On 11/07/2012 07:48 PM, martin wrote:
On Wednesday, 7 November 2012 at 18:07:27 UTC, Timon Gehr wrote:
You do not give a justification.

I find it very useful to know that an argument
won't be modified.

That is unrelated and does not necessarily follow, but that it does in
some cases is the main reason why const is useful even though it
weakens encapsulation.

Let's look at encapsulation this way: suppose my function is a colleague
and his job is to summarize a book I lend him (my reference parameter).
I don't care how he does it as long as the summary (function result) is
what I expect. But I do care about my book if I plan on using it
afterwards (so in case the argument is an lvalue used later on) - will I
have to check it for defects, coffee spillings etc., or can I be sure
it's exactly as it was before (const)?

You can pass him an object that does not support operations you want to preclude.
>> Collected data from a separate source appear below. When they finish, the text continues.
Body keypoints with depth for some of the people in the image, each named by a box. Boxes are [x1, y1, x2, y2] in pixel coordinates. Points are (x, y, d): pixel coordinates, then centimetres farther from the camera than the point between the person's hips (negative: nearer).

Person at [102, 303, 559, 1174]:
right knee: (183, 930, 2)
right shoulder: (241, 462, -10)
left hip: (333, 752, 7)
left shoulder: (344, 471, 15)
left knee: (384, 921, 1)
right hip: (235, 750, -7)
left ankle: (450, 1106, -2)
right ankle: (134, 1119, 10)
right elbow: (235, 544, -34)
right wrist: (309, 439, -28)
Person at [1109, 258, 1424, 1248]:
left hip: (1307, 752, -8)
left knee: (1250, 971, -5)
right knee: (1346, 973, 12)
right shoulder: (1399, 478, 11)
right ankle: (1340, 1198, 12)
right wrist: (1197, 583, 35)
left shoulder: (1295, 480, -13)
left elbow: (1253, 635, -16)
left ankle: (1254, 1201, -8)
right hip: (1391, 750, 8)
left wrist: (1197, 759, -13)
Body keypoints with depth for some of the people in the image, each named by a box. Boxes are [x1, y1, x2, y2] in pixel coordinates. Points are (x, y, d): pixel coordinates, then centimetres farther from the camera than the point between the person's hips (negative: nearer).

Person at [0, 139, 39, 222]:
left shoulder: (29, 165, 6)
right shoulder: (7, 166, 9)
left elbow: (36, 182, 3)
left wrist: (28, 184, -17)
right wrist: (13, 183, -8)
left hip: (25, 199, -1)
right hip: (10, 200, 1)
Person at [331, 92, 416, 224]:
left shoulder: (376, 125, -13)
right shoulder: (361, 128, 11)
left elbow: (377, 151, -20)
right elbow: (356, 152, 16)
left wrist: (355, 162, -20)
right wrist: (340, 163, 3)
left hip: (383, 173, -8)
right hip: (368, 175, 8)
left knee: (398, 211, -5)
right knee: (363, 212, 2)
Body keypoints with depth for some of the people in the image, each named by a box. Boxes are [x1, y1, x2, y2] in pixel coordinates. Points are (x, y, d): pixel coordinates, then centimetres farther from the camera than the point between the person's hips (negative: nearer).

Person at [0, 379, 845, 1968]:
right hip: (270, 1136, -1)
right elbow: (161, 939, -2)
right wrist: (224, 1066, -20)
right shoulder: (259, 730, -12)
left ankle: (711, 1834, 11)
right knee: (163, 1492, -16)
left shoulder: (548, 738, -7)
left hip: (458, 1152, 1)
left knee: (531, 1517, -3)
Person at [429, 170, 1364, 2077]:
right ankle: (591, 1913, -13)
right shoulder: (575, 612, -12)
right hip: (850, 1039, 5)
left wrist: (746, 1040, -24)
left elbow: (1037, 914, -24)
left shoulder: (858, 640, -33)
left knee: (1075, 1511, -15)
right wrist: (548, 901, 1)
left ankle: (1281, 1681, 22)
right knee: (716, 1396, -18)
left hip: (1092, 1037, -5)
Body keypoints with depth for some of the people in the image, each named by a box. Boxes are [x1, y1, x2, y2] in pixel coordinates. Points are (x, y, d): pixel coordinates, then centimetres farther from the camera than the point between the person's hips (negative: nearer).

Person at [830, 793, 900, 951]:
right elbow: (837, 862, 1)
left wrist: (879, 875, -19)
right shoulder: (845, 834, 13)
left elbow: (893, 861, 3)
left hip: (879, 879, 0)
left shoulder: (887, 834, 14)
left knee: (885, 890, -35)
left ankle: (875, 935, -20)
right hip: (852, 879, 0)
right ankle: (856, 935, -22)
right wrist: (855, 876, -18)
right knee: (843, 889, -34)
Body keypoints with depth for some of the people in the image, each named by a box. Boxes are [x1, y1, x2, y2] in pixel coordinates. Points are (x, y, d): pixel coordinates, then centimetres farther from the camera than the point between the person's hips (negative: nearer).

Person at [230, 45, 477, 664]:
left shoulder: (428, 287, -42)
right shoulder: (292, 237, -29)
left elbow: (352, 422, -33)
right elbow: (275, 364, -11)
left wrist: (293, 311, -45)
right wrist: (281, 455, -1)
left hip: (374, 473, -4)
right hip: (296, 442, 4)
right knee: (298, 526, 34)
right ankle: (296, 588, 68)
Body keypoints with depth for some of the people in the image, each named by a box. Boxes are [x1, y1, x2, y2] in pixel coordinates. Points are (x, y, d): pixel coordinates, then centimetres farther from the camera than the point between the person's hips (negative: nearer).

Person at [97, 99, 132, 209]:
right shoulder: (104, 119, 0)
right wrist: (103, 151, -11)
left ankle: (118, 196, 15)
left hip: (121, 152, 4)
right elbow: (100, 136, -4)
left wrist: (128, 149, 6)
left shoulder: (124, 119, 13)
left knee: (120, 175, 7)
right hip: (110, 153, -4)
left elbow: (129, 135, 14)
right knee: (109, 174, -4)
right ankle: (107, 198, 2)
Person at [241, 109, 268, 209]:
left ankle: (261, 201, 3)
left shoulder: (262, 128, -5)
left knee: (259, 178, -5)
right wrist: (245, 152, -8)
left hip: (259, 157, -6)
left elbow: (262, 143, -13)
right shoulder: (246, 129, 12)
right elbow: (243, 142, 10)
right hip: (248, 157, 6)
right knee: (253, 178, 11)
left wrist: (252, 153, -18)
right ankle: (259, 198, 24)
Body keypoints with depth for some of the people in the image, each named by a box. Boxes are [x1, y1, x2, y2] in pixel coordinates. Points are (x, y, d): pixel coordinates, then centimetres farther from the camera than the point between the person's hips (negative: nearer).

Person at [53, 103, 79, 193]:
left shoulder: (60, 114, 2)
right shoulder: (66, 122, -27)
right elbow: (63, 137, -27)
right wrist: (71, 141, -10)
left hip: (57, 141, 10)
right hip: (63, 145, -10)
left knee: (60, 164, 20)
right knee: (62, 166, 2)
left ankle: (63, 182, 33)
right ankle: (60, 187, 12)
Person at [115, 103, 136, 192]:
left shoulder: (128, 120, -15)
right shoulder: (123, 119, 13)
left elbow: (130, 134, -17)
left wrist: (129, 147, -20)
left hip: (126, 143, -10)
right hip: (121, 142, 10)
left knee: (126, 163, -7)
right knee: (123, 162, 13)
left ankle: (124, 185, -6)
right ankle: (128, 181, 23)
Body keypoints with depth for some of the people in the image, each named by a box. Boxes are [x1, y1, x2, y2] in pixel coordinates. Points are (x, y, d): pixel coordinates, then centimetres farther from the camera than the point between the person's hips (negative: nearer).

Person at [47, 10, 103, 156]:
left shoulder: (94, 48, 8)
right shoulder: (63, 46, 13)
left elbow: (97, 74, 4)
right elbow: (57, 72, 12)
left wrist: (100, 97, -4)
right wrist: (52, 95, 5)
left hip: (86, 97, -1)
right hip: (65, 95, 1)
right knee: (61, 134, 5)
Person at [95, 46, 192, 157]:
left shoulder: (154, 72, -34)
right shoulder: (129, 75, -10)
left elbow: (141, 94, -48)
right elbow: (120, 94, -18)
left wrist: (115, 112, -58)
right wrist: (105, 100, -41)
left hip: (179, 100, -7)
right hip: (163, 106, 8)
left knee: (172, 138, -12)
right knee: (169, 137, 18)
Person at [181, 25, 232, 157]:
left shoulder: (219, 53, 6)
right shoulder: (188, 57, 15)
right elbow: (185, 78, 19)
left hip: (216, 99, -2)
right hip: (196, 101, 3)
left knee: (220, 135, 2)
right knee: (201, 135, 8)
He does not have to _know_, that your book is not changed when he reads it. This is an implementation detail. In fact, you could make the book save away his reading schedule without him noticing.

This is how I see it.
The thing about mutable rvalue references would be unknown or
unthought-of side effects: what if the book is the same, but my
colleague, a known psychopath, killed the author (a property of the book
reference, a reference itself)? I don't use the book anymore, okay (it
was an rvalue after all), but it may still be worth knowing that the
author has gone. Due to the transitiveness of const, the (const) author
would still be alive if the book reference had been const.


I'd assume that the book you pass him would not support changing the author.

You have to do that anyway if it the operation is not at least 'const
pure' and you need to guarantee that no other thread is in fact
modifying the data.

I think we can agree that knowing the parameters aren't touched does
help a lot in this case.

Maybe, but the fact that we know it harms encapsulation.